I think I’m going senile.  I can’t remember what happened yesterday but the layout of the vicarage at Edmonton (yes, Edmonton!)* has come back to me – specifically the lounge which was long and cold.  I remember getting a TV when I was eight and watching Blue Peter, then making a doll’s dress out of an old pair of tights.

Mark is wrapped sausage-like in his duvet and reminding me of arriving at a rural station in India at around 5 am to catch the early train and seeing lots of men cocooned in blankets, asleep on the floor.  By some magic or osmosis they all woke up when the train was due.

Imagine that at Paddington.  Bet you can’t.
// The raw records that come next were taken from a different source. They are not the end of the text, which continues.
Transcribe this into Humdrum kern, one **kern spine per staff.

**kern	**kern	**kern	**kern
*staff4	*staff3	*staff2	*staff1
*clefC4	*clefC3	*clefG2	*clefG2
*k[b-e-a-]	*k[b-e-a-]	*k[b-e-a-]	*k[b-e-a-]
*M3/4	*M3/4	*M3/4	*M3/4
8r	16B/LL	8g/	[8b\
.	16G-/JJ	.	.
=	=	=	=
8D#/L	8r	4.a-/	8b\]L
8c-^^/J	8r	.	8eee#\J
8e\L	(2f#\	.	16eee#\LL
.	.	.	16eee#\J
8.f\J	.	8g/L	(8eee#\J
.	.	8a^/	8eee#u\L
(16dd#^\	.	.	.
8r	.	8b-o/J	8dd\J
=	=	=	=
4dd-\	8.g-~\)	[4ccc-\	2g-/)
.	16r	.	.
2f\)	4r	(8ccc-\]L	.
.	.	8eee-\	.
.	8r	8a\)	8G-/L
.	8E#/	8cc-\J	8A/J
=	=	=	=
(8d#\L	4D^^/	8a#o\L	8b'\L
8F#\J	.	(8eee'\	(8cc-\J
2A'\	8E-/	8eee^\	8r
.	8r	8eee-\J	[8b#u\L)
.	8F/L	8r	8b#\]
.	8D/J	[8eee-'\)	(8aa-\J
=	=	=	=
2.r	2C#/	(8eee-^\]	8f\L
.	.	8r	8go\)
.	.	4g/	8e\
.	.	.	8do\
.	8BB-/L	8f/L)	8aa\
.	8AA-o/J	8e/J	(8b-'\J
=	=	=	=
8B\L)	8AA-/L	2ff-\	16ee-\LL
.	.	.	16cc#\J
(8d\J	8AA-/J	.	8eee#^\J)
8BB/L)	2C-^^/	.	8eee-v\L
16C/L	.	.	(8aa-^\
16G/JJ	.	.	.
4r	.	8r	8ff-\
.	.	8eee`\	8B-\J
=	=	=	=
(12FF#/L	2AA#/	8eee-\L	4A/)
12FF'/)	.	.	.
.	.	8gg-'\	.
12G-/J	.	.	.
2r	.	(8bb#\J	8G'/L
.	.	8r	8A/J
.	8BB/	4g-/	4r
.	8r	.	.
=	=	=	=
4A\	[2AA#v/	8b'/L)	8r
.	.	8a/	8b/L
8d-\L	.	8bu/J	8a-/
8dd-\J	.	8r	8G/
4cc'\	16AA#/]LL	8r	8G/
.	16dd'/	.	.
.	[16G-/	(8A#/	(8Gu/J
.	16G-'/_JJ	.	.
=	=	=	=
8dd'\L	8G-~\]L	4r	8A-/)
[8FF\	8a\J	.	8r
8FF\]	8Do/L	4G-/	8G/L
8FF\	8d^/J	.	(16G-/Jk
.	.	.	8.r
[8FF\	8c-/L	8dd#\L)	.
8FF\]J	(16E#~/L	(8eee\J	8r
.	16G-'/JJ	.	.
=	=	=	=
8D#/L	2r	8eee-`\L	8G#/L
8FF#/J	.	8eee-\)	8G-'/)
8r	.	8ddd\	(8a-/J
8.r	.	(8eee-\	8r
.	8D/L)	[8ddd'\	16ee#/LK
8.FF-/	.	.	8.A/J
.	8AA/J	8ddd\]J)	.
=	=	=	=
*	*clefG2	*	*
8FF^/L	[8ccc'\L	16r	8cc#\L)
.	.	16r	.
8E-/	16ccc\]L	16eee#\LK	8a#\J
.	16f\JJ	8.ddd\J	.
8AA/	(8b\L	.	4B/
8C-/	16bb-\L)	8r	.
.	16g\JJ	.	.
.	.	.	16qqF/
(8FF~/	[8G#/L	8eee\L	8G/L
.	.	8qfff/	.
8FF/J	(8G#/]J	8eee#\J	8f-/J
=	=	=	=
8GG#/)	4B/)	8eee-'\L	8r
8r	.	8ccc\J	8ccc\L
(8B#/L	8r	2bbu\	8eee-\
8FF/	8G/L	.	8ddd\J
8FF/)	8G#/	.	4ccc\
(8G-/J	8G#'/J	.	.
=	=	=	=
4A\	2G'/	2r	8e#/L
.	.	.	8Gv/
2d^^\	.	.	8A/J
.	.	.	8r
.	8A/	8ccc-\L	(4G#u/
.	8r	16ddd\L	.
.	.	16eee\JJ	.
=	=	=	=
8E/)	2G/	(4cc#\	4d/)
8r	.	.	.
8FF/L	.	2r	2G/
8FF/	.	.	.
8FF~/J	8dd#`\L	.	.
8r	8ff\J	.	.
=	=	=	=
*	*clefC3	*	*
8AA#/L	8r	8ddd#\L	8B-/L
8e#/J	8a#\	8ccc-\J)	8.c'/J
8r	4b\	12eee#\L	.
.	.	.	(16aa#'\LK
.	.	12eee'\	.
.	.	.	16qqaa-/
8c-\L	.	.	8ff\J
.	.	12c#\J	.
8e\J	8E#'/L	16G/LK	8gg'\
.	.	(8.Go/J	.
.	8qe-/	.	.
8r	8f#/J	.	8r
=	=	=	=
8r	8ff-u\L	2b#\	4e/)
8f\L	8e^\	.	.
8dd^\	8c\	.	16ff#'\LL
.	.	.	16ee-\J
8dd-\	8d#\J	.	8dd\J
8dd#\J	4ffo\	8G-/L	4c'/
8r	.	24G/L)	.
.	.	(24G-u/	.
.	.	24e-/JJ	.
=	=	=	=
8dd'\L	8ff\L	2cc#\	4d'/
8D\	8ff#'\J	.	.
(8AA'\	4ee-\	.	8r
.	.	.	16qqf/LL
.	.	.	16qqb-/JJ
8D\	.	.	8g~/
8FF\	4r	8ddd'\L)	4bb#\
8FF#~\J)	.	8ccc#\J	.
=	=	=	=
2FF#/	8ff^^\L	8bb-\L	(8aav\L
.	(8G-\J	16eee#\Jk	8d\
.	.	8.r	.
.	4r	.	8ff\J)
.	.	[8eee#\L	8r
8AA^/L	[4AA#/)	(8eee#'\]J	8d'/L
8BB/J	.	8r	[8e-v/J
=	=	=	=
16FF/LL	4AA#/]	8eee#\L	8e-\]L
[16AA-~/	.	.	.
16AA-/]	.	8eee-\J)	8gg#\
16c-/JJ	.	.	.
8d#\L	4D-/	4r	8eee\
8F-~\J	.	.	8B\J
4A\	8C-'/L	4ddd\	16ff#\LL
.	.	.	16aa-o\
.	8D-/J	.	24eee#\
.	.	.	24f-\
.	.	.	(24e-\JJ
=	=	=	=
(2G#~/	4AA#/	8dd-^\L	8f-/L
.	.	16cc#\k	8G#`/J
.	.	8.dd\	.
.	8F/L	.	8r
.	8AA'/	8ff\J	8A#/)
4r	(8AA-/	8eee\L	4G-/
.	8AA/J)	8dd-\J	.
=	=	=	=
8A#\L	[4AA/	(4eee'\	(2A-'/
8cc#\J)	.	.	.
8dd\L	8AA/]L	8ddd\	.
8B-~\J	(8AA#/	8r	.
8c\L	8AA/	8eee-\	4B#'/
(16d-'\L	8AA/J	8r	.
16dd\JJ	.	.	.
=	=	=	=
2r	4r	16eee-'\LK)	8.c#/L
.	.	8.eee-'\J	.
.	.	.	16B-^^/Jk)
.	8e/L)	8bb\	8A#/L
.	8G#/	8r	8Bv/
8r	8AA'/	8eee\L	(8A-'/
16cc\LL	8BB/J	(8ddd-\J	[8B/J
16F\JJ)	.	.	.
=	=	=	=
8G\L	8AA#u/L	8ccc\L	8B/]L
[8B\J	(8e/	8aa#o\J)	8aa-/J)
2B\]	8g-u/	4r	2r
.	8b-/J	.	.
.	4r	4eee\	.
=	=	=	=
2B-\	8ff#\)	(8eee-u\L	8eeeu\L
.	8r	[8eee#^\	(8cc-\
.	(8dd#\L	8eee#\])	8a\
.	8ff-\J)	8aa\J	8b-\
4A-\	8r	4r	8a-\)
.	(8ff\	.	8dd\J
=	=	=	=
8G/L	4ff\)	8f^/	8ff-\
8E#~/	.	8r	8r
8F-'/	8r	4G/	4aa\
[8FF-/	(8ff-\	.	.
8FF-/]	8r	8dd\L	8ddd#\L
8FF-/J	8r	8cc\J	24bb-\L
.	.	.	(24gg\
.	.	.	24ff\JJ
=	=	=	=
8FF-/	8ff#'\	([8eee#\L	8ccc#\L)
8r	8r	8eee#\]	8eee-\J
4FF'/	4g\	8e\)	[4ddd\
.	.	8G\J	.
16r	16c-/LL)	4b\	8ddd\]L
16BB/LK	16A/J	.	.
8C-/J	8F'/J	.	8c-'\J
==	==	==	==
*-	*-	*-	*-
that’s more than enough for today my little bloglets.  I’m feeling more positive about publication, though nothing has Actually Happened yet.

Watch this space!

Kirk out.

Still there?  Good.  Keep it up.

* we left there when I was eight, in case you’re not familiar with the exact circumstances of my life

PS Oh, and Daniel has an appointment at the fracture clinic today, hopefully to have his plaster off.  Yay!

Hallo there

I’m in a very “Blue Peter” place at the moment, hence the greeting.  I was very disillusioned to find out The Truth about BP – that John Noakes wasn’t really like that but did it all for the cameras.  Also, that the presenters felt they hadn’t been treated very well.  That did disappoint me.

Is it still going?

To Anna’s after group yesterday – her 75th birthday bash.  Most people had left by the time I got there but still saw Peter and Marie, Sue Talton and Marguerite.  They did some salsa and sang the blues.  Anna continues vibrant – amazing when you think that at her age my Mum was in a home and asking for her yoghurt to be taken out of the frig so it wouldn’t be too cold for her pudding.

Dessert.  We always had to call it dessert.

Nowadays I never have dess-udding.  Apart from chocolate biscuits.  They are my one indulgence.

Will put some photos up of curry with Peter when I find out how.  Mark is currently in the Land of Nod as it’s quarter past Unfeasible.

Actually – no, wait!  It’s seven o’clock.  How did that happen?

Car goes back today.  Then writing.  Get that article off to the Reader’s Digest.